● **Extract to read**:
[Start of Attachment]
In the next example, we assume that also x0 and x1 are uncertain.

[7]:

distributions = [Normal(std=1), Normal(std=1), Categorical(categories=['A','B'], unc=0.2)]

# predict
y_robust = golem.predict(X=X, distributions=distributions)

yA_robust = y_robust[:2500]
yB_robust = y_robust[2500:]
YA_robust = np.reshape(yA_robust, newshape=np.shape(X0))
YB_robust = np.reshape(yB_robust, newshape=np.shape(X0))

# plot robust surface
fig, (ax1, ax2) = plt.subplots(nrows=1, ncols=2, figsize=(10, 5))
_ = plot_contour(ax1, X0, X1, YA_robust, [0, 5], [0, 5], cbar=True)
_ = ax1.set_xlabel('x0')
_ = ax1.set_ylabel('x1')
_ = ax1.set_title('robust objective (cat = A)')

_ = plot_contour(ax2, X0, X1, YB_robust, [0, 5], [0, 5], cbar=True)
_ = ax2.set_xlabel('x0')
_ = ax2.set_ylabel('x1')
_ = ax2.set_title('robust objective (cat = B)')

[INFO] Golem ... Convolution of 5000 samples performed in 3.36 s ...

../../_images/examples_notebooks_mixed_variable_types_18_1.png

In this case, as we have a categorical variable with only 2 options, if we set the argument unc to 0.5, we are effectively averaging the objective between the two categories, such that the robust objective for category A and B are equal.
[End of Attachment]
● **Data extract**:
[Start of Attachment]
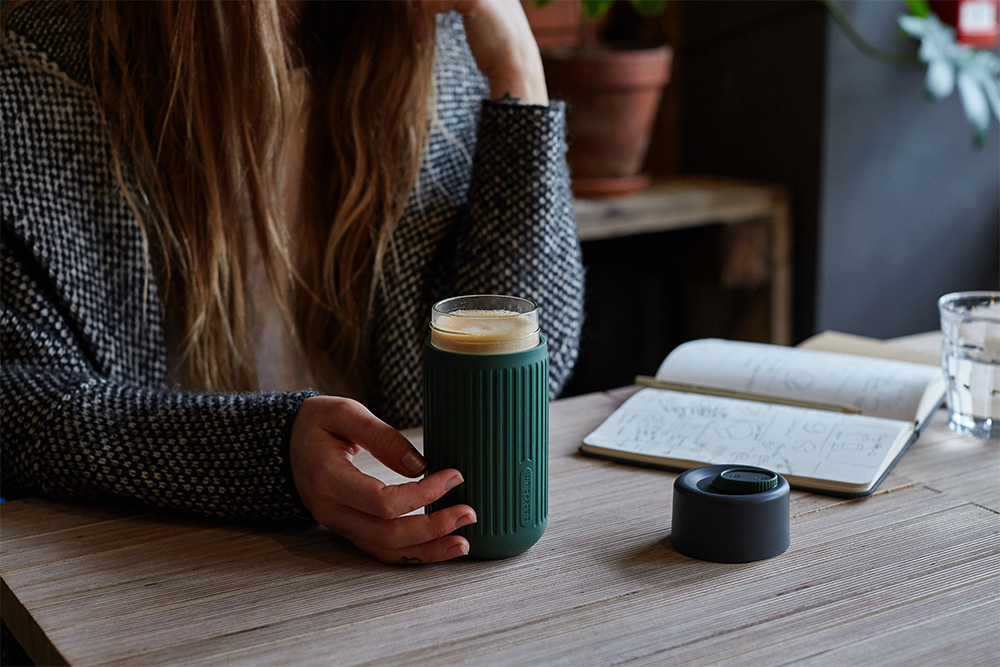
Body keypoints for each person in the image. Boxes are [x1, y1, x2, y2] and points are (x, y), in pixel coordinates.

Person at [0, 0, 583, 568]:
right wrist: (271, 452)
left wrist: (516, 66)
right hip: (148, 566)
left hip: (388, 571)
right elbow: (19, 404)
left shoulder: (435, 36)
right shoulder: (54, 62)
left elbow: (524, 370)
[End of Attachment]
● **What is expected**:
Answer these questions about the notebook excerpt on robust objectives:
1. What value is given to unc for the categorical variable in the distributions list?
2. How many samples does the log line report as convolved, and in how many seconds?
3. According to the closing sentence, what is the effect of setting unc to 0.5?

● **Completed task**:
1. 0.2
2. 5000 samples in 3.36 s
3. The objective is effectively averaged between the two categories, so the robust objectives for category A and category B are equal.